The words hit me like a slap across the face.

Rhine put her hand on my shoulder. “Let’s leave them in peace,” she whispered in my ear. Then she looked at Jamie and said, “You have our condolences.”

I raised my eyes and saw a face peering out of the shadows from the upstairs landing. Lucas Sewall had been eavesdropping on our entire conversation. He made no effort to disappear this time. We stared at each other, and I was struck by the look of utter betrayal on his face. Like his mother, he blamed me for what had happened to Prester.

Neither Rhine nor I spoke until we had returned to our vehicles. The snow was falling thickly in the cedars across the road. The scene was as quiet as a Japanese woodblock print.

“People can’t be held responsible for what they say in those situations,” the sheriff said.

“I guess not.”

Rhine gazed up at the house. “I’d forgotten the sister was in a wheelchair. That explains a lot.”

“How so?”

“People with lots of prescriptions are real popular around here. For someone like Randall Cates, living in the same house with Tammi Sewall would have been like having his own in-house pharmacy. It might even have been why Cates cozied up to her sister in the first place.”

An image came to me of Jamie naked in my bed. “I doubt that was the reason.”

“I guess you would know,” Rhine said. “Should I even bother giving you advice, or are you just going to ignore it again?”

The question was obviously rhetorical, so I let her continue.

“Leave the Sewalls alone for a while. Otherwise, you might find yourself named in the wrongful-death lawsuit she’ll probably bring against the hospital, the county, and God only knows who else.”

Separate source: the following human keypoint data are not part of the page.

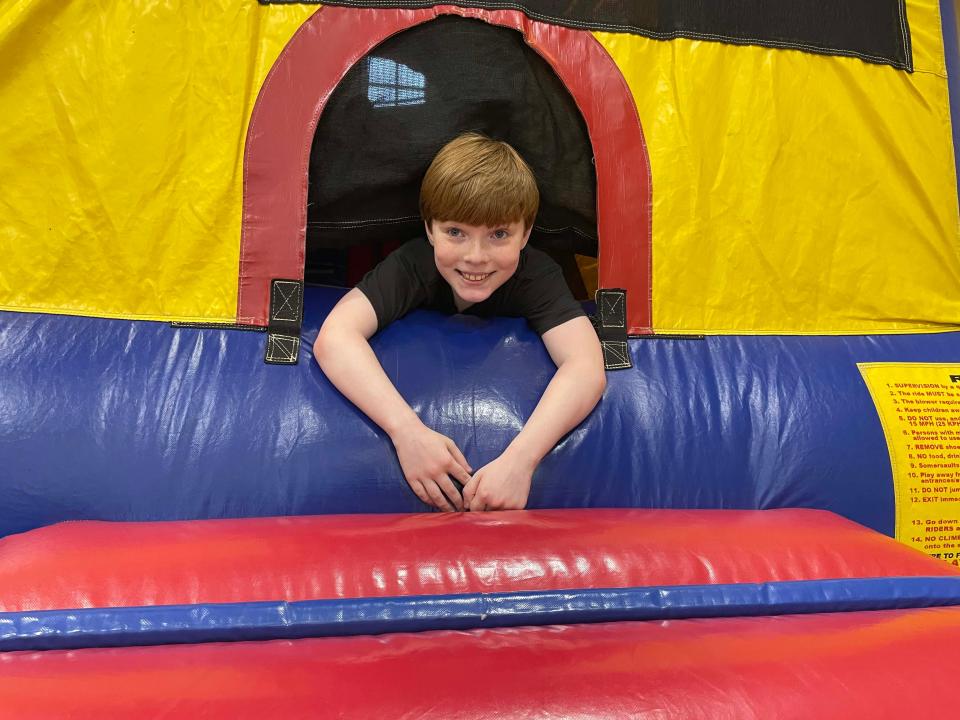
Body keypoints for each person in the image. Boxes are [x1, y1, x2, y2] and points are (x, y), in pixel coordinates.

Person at [313, 133, 605, 512]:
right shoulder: (412, 264)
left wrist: (521, 460)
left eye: (499, 234)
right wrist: (407, 433)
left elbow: (585, 365)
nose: (475, 257)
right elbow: (335, 336)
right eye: (456, 233)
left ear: (526, 234)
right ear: (430, 229)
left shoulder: (536, 275)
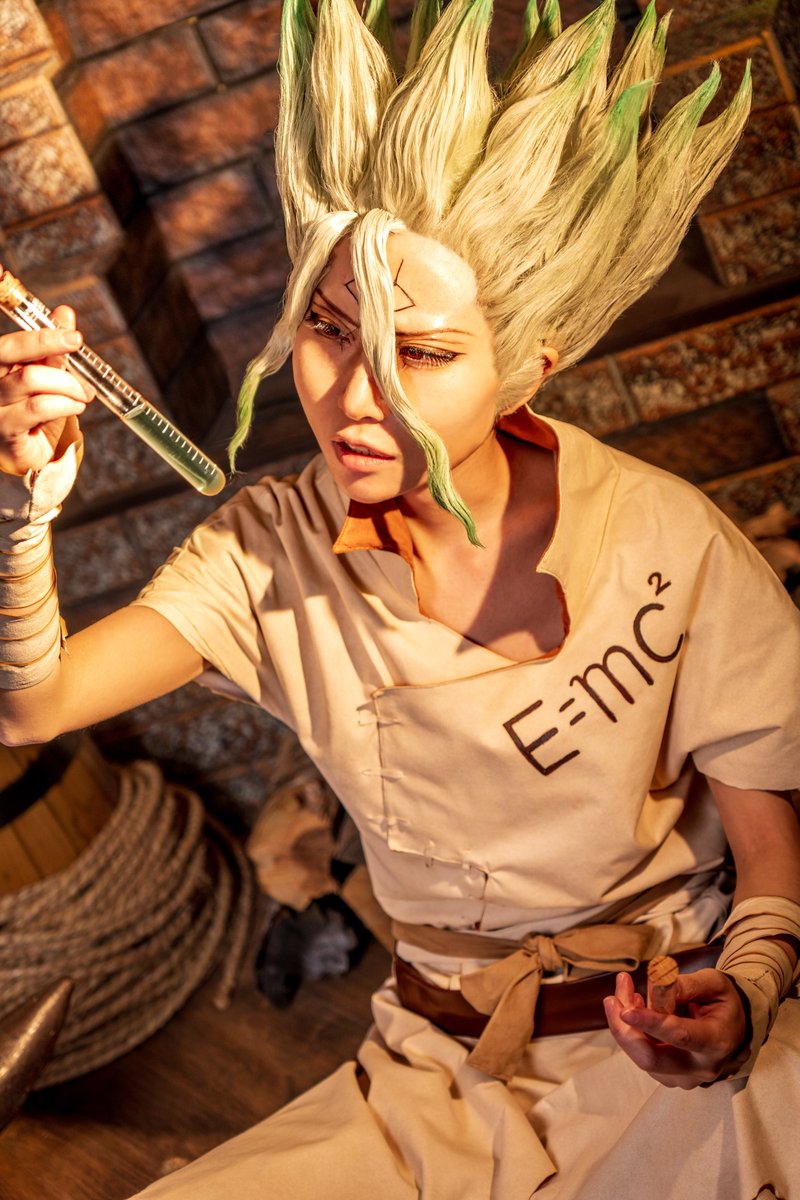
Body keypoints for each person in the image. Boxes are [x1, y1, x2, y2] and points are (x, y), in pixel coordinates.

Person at [0, 0, 798, 1196]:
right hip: (442, 1074)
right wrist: (22, 515)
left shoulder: (658, 529)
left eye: (419, 353)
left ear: (524, 366)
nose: (356, 396)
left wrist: (747, 987)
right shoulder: (267, 554)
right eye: (329, 331)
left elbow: (766, 831)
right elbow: (33, 706)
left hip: (677, 1027)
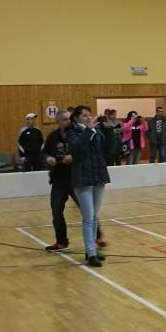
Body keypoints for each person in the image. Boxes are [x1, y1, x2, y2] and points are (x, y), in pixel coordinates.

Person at [43, 109, 105, 255]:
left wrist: (74, 156)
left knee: (89, 212)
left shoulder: (79, 133)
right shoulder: (52, 137)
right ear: (57, 122)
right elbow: (44, 152)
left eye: (69, 119)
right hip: (59, 180)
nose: (67, 121)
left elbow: (86, 149)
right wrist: (47, 158)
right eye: (64, 119)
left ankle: (97, 237)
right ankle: (61, 241)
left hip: (78, 179)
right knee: (56, 212)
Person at [67, 105, 110, 267]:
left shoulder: (95, 131)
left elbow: (108, 149)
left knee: (94, 216)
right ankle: (91, 253)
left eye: (89, 115)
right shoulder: (72, 132)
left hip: (98, 176)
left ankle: (91, 250)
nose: (88, 117)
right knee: (88, 217)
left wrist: (107, 130)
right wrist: (89, 130)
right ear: (76, 118)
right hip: (83, 178)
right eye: (84, 115)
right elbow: (78, 148)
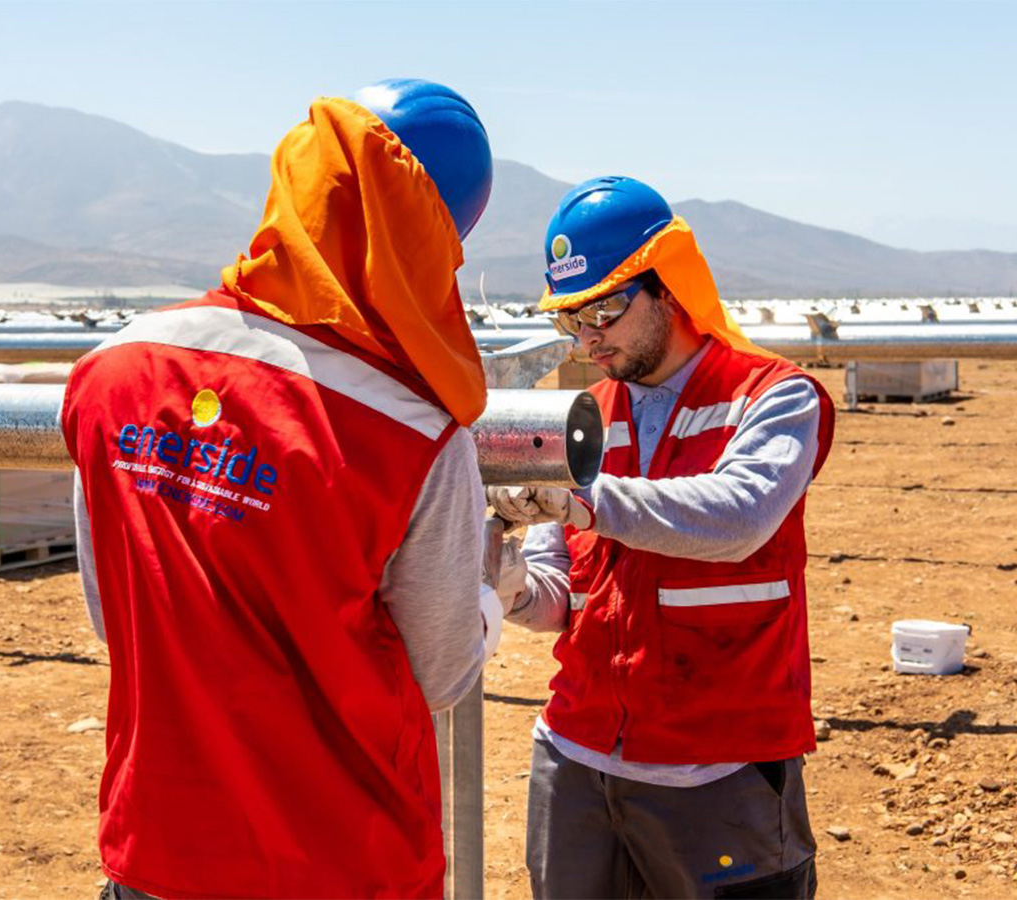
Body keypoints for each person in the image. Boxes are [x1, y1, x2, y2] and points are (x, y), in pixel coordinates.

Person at [61, 79, 500, 899]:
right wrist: (494, 596)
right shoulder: (413, 434)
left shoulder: (113, 372)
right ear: (432, 239)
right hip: (341, 862)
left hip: (161, 849)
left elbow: (111, 606)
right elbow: (439, 673)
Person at [488, 176, 836, 900]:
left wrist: (581, 499)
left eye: (606, 310)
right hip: (578, 760)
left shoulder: (773, 397)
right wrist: (507, 581)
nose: (589, 337)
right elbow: (563, 596)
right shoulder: (583, 415)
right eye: (571, 321)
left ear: (668, 287)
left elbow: (739, 517)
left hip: (718, 771)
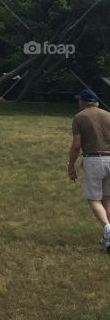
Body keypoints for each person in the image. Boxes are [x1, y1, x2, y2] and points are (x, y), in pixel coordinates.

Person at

“Jamie wouldn’t do something like that.”

“How sure are you of that?”

Not very, I realized.

Rhine climbed behind the wheel of the Crown Vic. “Call me if you hear anything.”

I backed my truck into the road so she could pull out. She snapped on her headlights and hit the gas hard. I watched the sheriff rocket down the road toward Machias.

When I glanced back at the house, I saw a parted curtain in an upstairs window. Lucas Sewall was still watching me.

28

People can’t be held responsible for what they say in those situations. I hoped the sheriff was right, but I could’t deny that Jamie’s outburst worried me. It reminded me of the bitter comments that my dad used to spit out at me when he was drinking hard: “Be a man for once. Stop acting like such a fucking pussy.” Grief, like alcohol, seemed to facilitate the expression of a person’s true feelings.

Jamie was already smoking again; how soon before she took a drink? And then what? A trip down to the Machias causeway to score some Oxy? If only she would let me help her, I thought. Then I remembered the nickname Tammi had bestowed upon me when we’d first met: Sir Galahad.

I felt more like a fool than a knight. How had I come to think I could save Jamie from herself? I needed to have faith that she would reconsider my offer of help before she did something rash. Beyond that, I could only hope.

Driving seemed easier than sitting alone in my stinking trailer. Rivard still hadn’t told me about his conversation with Brogan. Had he even spoken to the outfitter? I remembered my sergeant standing on the frozen riverbank with Rhine and Corbett, chewing his disgusting tobacco. I remembered the redness of Corbett’s face, as if it had been scalded with boiling water. The sheriff didn’t want to identify her chief deputy as the man who’d pursued Prester onto the ice, and for good reason: It would only suggest that a police officer had been to blame for another man’s suicidal decision. Her department didn’t need the bad publicity or the lawsuit.

What was the extent of Corbett’s involvement in this case? He had been the first on the scene at the Spragues’ house because he lived up the road. He’d even patrolled the Heath on his own the previous summer after Ben and Doris had reported suspicious activity. I remembered the way the chief deputy had inserted himself into my interview with Zanadakis. And how he’d come running after me to ask if I might be able to positively identify the snowmobiler as Barney Beal. When Prester had escaped, Corbett had been the pursuing officer who chased him to his death.

The Maine Drug Enforcement Agency believed that Randall Cates had had a mole in the Washington County Sheriff’s Department, someone who tipped him off to busts. What if it was Corbett?